Samin Nosrat talks about “layering fat” in a dish, for instance by adding goat cheese to a salad that you then dress with olive oil. I am working on a parallel theory of “layering chilis” in my latest bowl of rice and beans, featuring half a grilled poblano, a handful of pickled jalapeños, and a drizzle of habanero hot sauce. It’s working.
Today’s announcement that California scientists finally achieved net-positive nuclear fusion seems like good news for the climate fight. But will this moonshot siphon resources from the actual, workable solutions we already have to hand? (Seems likely.) And worse, even if we do achieve fusion on a wide scale, will the insane engineering and materials requirements of the technology concentrate political power—and electrical power—every more fully in the hands of the already-rich and already-powerful?

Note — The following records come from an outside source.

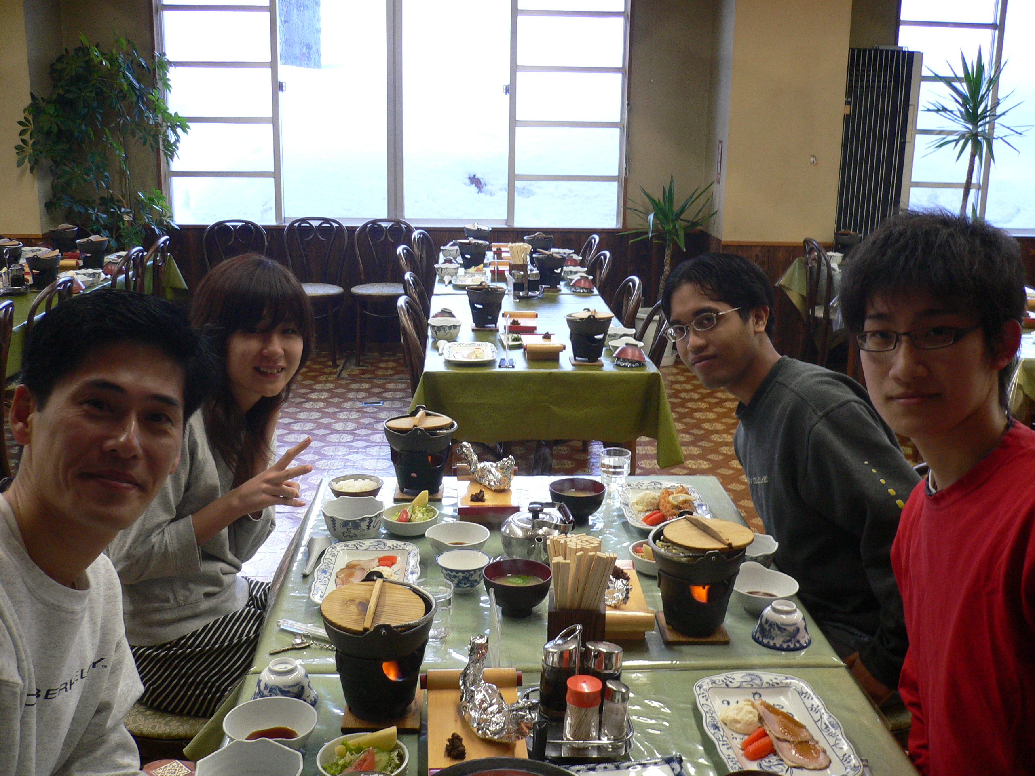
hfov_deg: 52.6
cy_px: 388
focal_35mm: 35
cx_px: 518
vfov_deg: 40.7
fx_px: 1046
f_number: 2.8
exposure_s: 1/15
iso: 200
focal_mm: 5.8
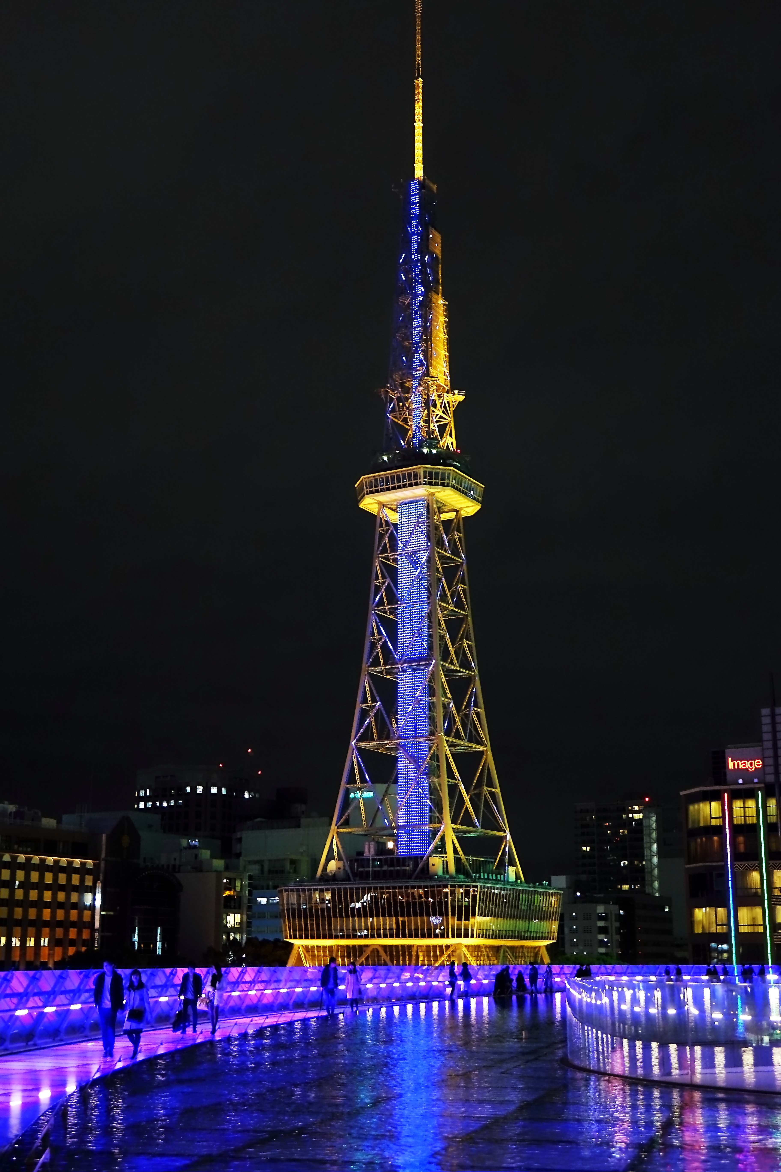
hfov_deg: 29.9
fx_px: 1464
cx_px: 390
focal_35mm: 45
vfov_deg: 43.6
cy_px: 586
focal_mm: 16.43
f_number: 2.8
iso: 800
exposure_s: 1/15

To me, one of the most beautiful things about solar as a power source is its decentralized nature. Like the internet, it is a technology that tends toward anarchy and democracy. Fusion on the other hand seems like it will require tremendous amounts of centralized capital and administration.
Here’s my hope: most everyone achieves local energy independence in my lifetime, by way of a few solar panels and the big nuclear reactor in the sky. Then we use fusion to run things like aluminum smelters and data centers.
In this article about a Central Valley police chief’s breathtaking scheme to get rid of the town’s library and instead fill the building with cops, check this passage:
Ah yes, books, children, young mothers—all expendable, all less important than cops.
I read this whole article with my jaw hanging open. Just an incredible condensation of the problem of police nationwide, condensed into one little nightmare.
I do wish the New York Times had pushed back more against the police chief’s framing. At the beginning of the article, they paraphrase him:
His argument: Crime is exploding, the city is growing, the tax base is tight.
Only right near the end of the article do we get anything resembling context, which suggests something much closer to a flat line:
All the while, gang violence has been a growing issue. The city has seen three homicides so far this year — the same number as last year — and all were gang-related, Mr. Williams said. In October, after a series of shootings, including a drive-by in nearby Delano, several McFarland school sporting events were canceled.
That’s sad, especially for the actual people impacted. But is the line really going up, as suggested at the beginning of the article? Are more cops really going to resolve this? The article doesn’t investigate these foundational premises of its reporting.
Even without some necessary context, the story is wild. It reminds me of the bizarre practice of “asset foreiture,” where police have free reign to claim the possessions of people arrested for certain crimes—regardless of whether or not they are eventually convicted.
The cops want that big, airy library. Why not take it? Why spare a thought for the kids studying in it after school, waiting for their farmworker parents? If anything, they’re just going to become criminals. Right?